[Saved data entries]
☆ ☆ ☆ ☆ ☆

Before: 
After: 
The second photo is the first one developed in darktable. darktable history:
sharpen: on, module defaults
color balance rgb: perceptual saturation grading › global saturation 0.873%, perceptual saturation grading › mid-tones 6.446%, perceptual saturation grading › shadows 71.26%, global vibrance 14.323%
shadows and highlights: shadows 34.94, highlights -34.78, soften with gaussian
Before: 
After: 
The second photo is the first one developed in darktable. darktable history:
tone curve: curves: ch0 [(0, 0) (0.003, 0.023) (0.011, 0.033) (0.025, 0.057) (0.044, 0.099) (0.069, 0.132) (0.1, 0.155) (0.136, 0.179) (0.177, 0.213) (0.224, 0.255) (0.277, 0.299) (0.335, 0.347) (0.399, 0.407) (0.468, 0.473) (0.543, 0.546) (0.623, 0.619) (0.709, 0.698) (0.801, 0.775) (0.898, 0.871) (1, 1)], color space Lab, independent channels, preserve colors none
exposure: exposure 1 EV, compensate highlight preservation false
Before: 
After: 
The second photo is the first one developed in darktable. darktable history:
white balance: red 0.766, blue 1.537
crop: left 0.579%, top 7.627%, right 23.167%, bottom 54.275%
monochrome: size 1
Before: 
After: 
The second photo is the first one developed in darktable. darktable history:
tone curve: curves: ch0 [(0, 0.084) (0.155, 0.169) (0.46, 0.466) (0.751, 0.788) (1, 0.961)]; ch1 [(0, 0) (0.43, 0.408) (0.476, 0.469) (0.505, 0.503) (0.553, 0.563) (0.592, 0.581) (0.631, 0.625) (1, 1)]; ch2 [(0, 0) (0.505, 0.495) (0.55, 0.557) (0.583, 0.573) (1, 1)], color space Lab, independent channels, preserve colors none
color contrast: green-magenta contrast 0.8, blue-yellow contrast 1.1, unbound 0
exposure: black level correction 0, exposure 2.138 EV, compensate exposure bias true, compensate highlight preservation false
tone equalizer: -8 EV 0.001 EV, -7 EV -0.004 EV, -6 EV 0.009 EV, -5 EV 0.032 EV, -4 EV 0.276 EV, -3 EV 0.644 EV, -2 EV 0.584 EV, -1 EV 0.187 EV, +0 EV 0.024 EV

☆ ☆ ☆ ☆ ☆

* [Written instruction]: Reproduce each of the records above word for word, leaving nothing out.

* [Result for this task]:
Before: 
After: 
The second photo is the first one developed in darktable. darktable history:
sharpen: on, module defaults
color balance rgb: perceptual saturation grading › global saturation 0.873%, perceptual saturation grading › mid-tones 6.446%, perceptual saturation grading › shadows 71.26%, global vibrance 14.323%
shadows and highlights: shadows 34.94, highlights -34.78, soften with gaussian
Before: 
After: 
The second photo is the first one developed in darktable. darktable history:
tone curve: curves: ch0 [(0, 0) (0.003, 0.023) (0.011, 0.033) (0.025, 0.057) (0.044, 0.099) (0.069, 0.132) (0.1, 0.155) (0.136, 0.179) (0.177, 0.213) (0.224, 0.255) (0.277, 0.299) (0.335, 0.347) (0.399, 0.407) (0.468, 0.473) (0.543, 0.546) (0.623, 0.619) (0.709, 0.698) (0.801, 0.775) (0.898, 0.871) (1, 1)], color space Lab, independent channels, preserve colors none
exposure: exposure 1 EV, compensate highlight preservation false
Before: 
After: 
The second photo is the first one developed in darktable. darktable history:
white balance: red 0.766, blue 1.537
crop: left 0.579%, top 7.627%, right 23.167%, bottom 54.275%
monochrome: size 1
Before: 
After: 
The second photo is the first one developed in darktable. darktable history:
tone curve: curves: ch0 [(0, 0.084) (0.155, 0.169) (0.46, 0.466) (0.751, 0.788) (1, 0.961)]; ch1 [(0, 0) (0.43, 0.408) (0.476, 0.469) (0.505, 0.503) (0.553, 0.563) (0.592, 0.581) (0.631, 0.625) (1, 1)]; ch2 [(0, 0) (0.505, 0.495) (0.55, 0.557) (0.583, 0.573) (1, 1)], color space Lab, independent channels, preserve colors none
color contrast: green-magenta contrast 0.8, blue-yellow contrast 1.1, unbound 0
exposure: black level correction 0, exposure 2.138 EV, compensate exposure bias true, compensate highlight preservation false
tone equalizer: -8 EV 0.001 EV, -7 EV -0.004 EV, -6 EV 0.009 EV, -5 EV 0.032 EV, -4 EV 0.276 EV, -3 EV 0.644 EV, -2 EV 0.584 EV, -1 EV 0.187 EV, +0 EV 0.024 EV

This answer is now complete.